## Your objective
Return the lines of the listing below between the line holding "dezést választottak, melynek" and the line holding "ميهاف بدلع وببحة", inclusive. Leave the pictures out of your answer.

--

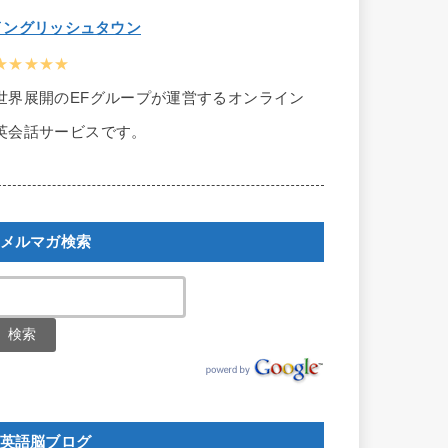
イングリッシュタウン
★★★★★
世界展開のEFグループが運営するオンライン
英会話サービスです。
メルマガ検索
英語脳ブログ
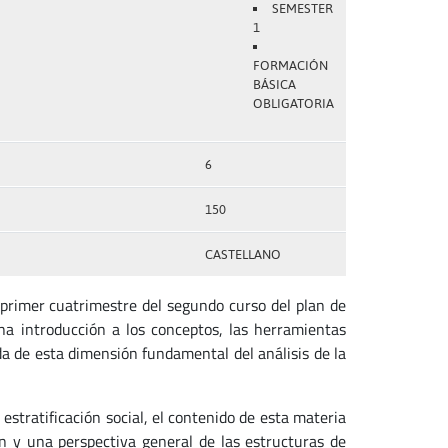
SEMESTER
1
FORMACIÓN
BÁSICA
OBLIGATORIA
6
150
CASTELLANO
 primer cuatrimestre del segundo curso del plan de
 introducción a los conceptos, las herramientas
a de esta dimensión fundamental del análisis de la
estratificación social, el contenido de esta materia
ón y una perspectiva general de las estructuras de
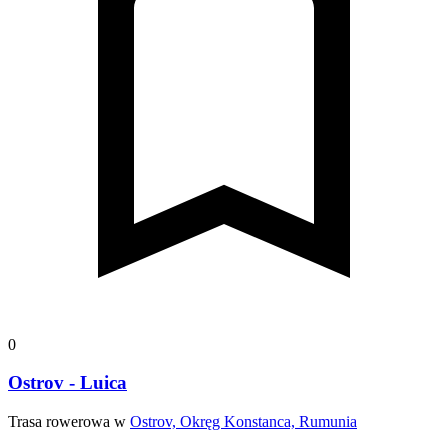
0
Ostrov - Luica
Trasa rowerowa w
Ostrov, Okręg Konstanca, Rumunia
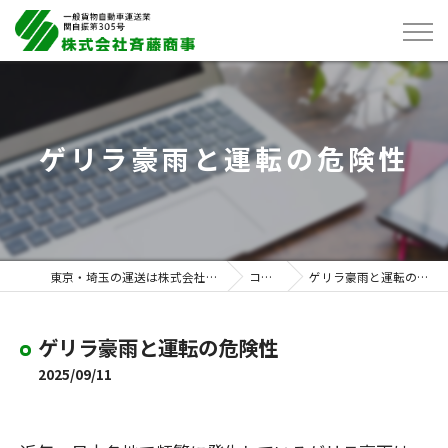
ゲリラ豪雨と運転の危険性
東京・埼玉の運送は株式会社斉藤商事
コラム
ゲリラ豪雨と運転の危険性
ゲリラ豪雨と運転の危険性
2025/09/11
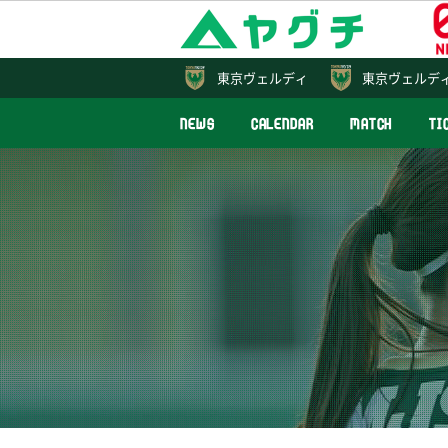
東京
ヴェルディ
東京ヴェルデ
NEWS
CALENDAR
MATCH
TI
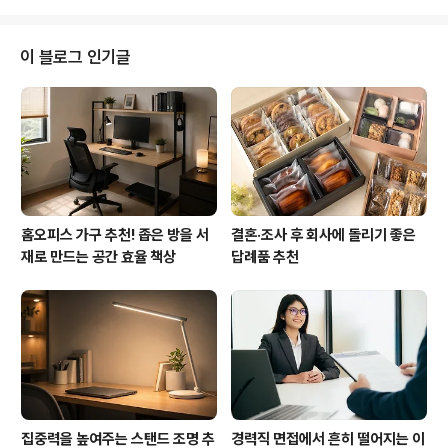
1. 유튜브에서 '윤재홍' 검색 후 구독 신청하시고 알림 설정하시면 방송을 편하
게 들을 수 있습니다. 2. 팟빵 앱(http://podbbang.com/event/app)을 설
치하고 '윤재홍' 검색 후 구독 신청하시면 방송을 편하게 들을 수 있습니다. 팟빵
이 블로그 인기글
에서 구독 하기, 다운로드 ..
홈오피스 가구 추천! 좁은 방을 서
결혼·조사 후 회사에 돌리기 좋은
재로 만드는 공간 효율 책상
답례품 추천
집중력을 높여주는 스탠드 조명 추
경력직 면접에서 흔히 떨어지는 이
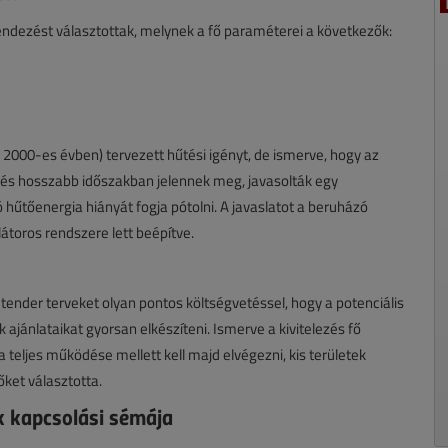
dezést választottak, melynek a fő paraméterei a következők:
 2000-es évben) tervezett hűtési igényt, de ismerve, hogy az
 és hosszabb időszakban jelennek meg, javasolták egy
 hűtőenergia hiányát fogja pótolni. A javaslatot a beruházó
átoros rendszere lett beépítve.
 tender terveket olyan pontos költségvetéssel, hogy a potenciális
k ajánlataikat gyorsan elkészíteni. Ismerve a kivitelezés fő
a teljes működése mellett kell majd elvégezni, kis területek
őket választotta.
ek kapcsolási sémája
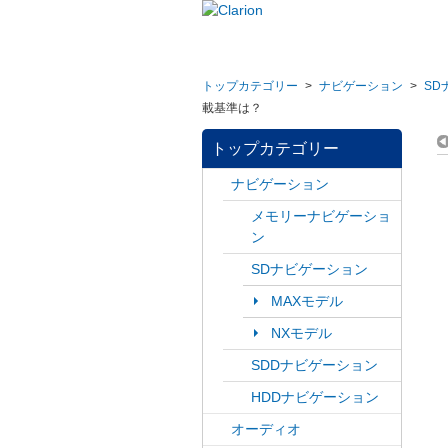
トップカテゴリー
>
ナビゲーション
>
SD
載基準は？
トップカテゴリー
ナビゲーション
メモリーナビゲーショ
ン
SDナビゲーション
MAXモデル
NXモデル
SDDナビゲーション
HDDナビゲーション
オーディオ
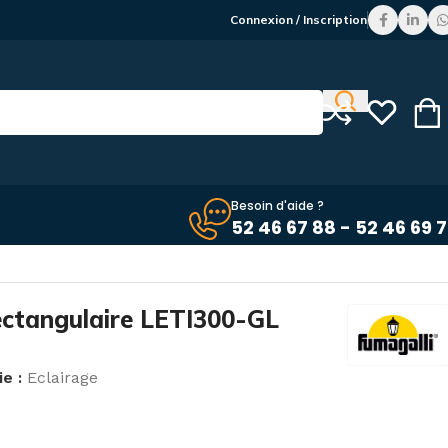
Connexion / Inscription
Besoin d'aide ?
52 46 67 88 - 52 46 69 
ctangulaire LETI300-GL
e :
Eclairage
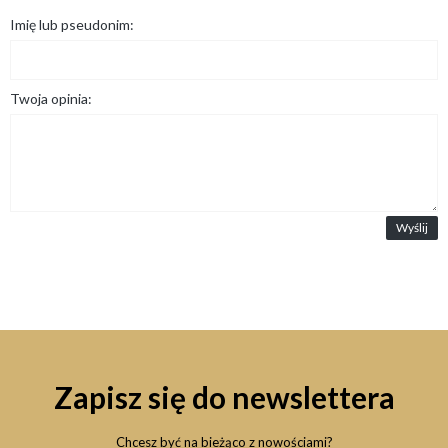
Imię lub pseudonim:
Twoja opinia:
Wyślij
Zapisz się do newslettera
Chcesz być na bieżąco z nowościami?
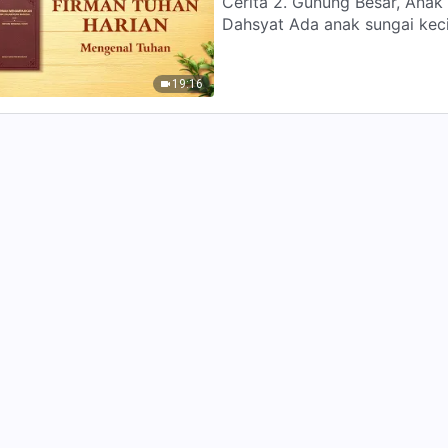
Cerita 2. Gunung Besar, Anak
Dahsyat Ada anak sungai
19:16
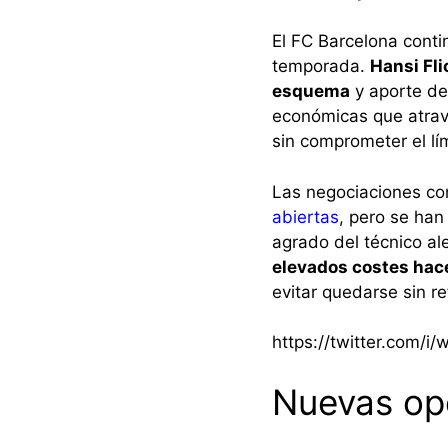
El FC Barcelona conti
temporada.
Hansi Fli
esquema
y aporte des
económicas que atravi
sin comprometer el lími
Las negociaciones co
abiertas
, pero se han
agrado del técnico al
elevados costes hace
evitar quedarse sin r
https://twitter.com/
Nuevas op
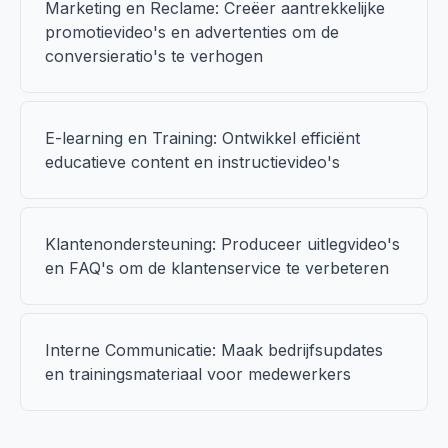
Marketing en Reclame: Creëer aantrekkelijke
promotievideo's en advertenties om de
conversieratio's te verhogen
E-learning en Training: Ontwikkel efficiënt
educatieve content en instructievideo's
Klantenondersteuning: Produceer uitlegvideo's
en FAQ's om de klantenservice te verbeteren
Interne Communicatie: Maak bedrijfsupdates
en trainingsmateriaal voor medewerkers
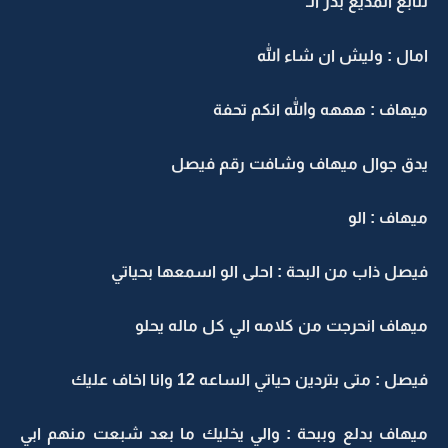
تتابع المذيع بدر الـ
امال : وليش ان شاء الله
ميهاف : هههه والله انكم تحفة
يدق جوال ميهاف وشافت رقم فيصل
ميهاف : الو
فيصل ذاب من البحة : احلى الو اسمعها بحياتي
ميهاف انحرجت من كلامه الي كل ماله يحلو
فيصل : متى بتردين حياتي الساعه 12 وانا اخاف عليك
ميهاف بدلع وببحة : والي يخليك ما بعد شبعت منهم ابي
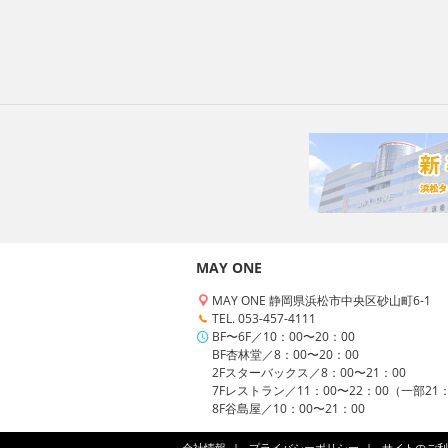
MAY ONE
MAY ONE 静岡県浜松市中央区砂山町6-1
TEL. 053-457-4111
BF〜6F／10：00〜20：00
BF杏林堂／8：00〜20：00
2Fスターバックス／8：00〜21：00
7Fレストラン／11：00〜22：00（一部21
8F谷島屋／10：00〜21：00
会社情報
プライバシーポリシー
サイトのご利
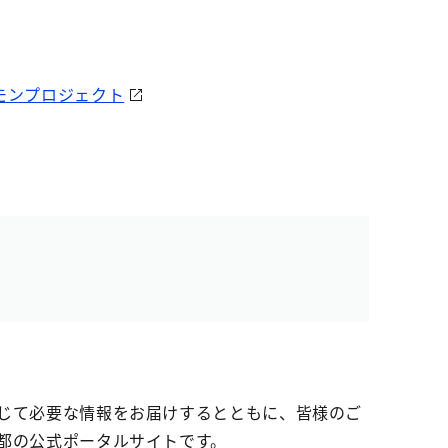
モンプロジェクト
じて必要な情報をお届けするとともに、皆様のご
都の公式ポータルサイトです。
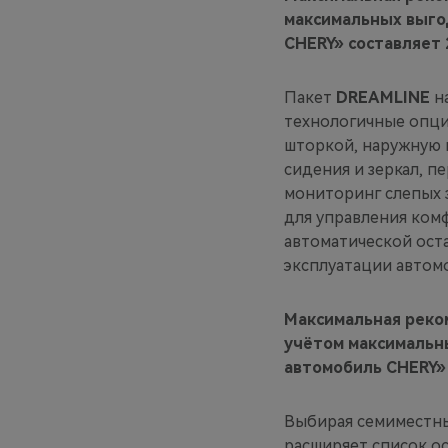
максимальных выго
CHERY» составляет 
Пакет
DREAMLINE
н
технологичные опци
шторкой, наружную 
сидения и зеркал, п
мониторинг слепых 
для управления ком
автоматической ост
эксплуатации автом
Максимальная реко
учётом максимальн
автомобиль CHERY» 
Выбирая семиместны
расширяет список о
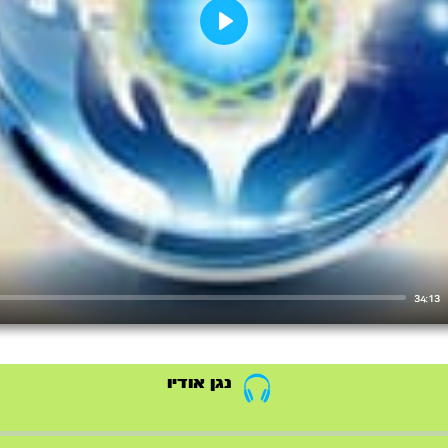
Play
34:13
נגן אודיו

--

## Written solution
dezést választottak, melynek a fő paraméterei a következők:
 2000-es évben) tervezett hűtési igényt, de ismerve, hogy az
 és hosszabb időszakban jelennek meg, javasolták egy
 hűtőenergia hiányát fogja pótolni. A javaslatot a beruházó
átoros rendszere lett beépítve.
 tender terveket olyan pontos költségvetéssel, hogy a potenciális
k ajánlataikat gyorsan elkészíteni. Ismerve a kivitelezés fő
a teljes működése mellett kell majd elvégezni, kis területek
őket választotta.
ek kapcsolási sémája
トップカテゴリー
>
ナビゲーション
>
SD
載基準は？
トップカテゴリー
ナビゲーション
メモリーナビゲーショ
ン
SDナビゲーション
MAXモデル
NXモデル
SDDナビゲーション
HDDナビゲーション
オーディオ
Connexion / Inscription
Besoin d'aide ?
52 46 67 88 - 52 46 69 
ctangulaire LETI300-GL
e :
Eclairage
Imię lub pseudonim:
Twoja opinia:
Wyślij
Zapisz się do newslettera
Chcesz być na bieżąco z nowościami?
Cerita 2. Gunung Besar, Anak
Dahsyat Ada anak sungai
19:16
El FC Barcelona conti
temporada.
Hansi Fli
esquema
y aporte des
económicas que atravi
sin comprometer el lími
Las negociaciones co
abiertas
, pero se han
agrado del técnico al
elevados costes hace
evitar quedarse sin r
https://twitter.com/
Nuevas op
Marketing en Reclame: Creëer aantrekkelijke
promotievideo's en advertenties om de
conversieratio's te verhogen
E-learning en Training: Ontwikkel efficiënt
educatieve content en instructievideo's
Klantenondersteuning: Produceer uitlegvideo's
en FAQ's om de klantenservice te verbeteren
Interne Communicatie: Maak bedrijfsupdates
en trainingsmateriaal voor medewerkers
تتابع المذيع بدر الـ
امال : وليش ان شاء الله
ميهاف : هههه والله انكم تحفة
يدق جوال ميهاف وشافت رقم فيصل
ميهاف : الو
فيصل ذاب من البحة : احلى الو اسمعها بحياتي
ميهاف انحرجت من كلامه الي كل ماله يحلو
فيصل : متى بتردين حياتي الساعه 12 وانا اخاف عليك
ميهاف بدلع وببحة : والي يخليك ما بعد شبعت منهم ابي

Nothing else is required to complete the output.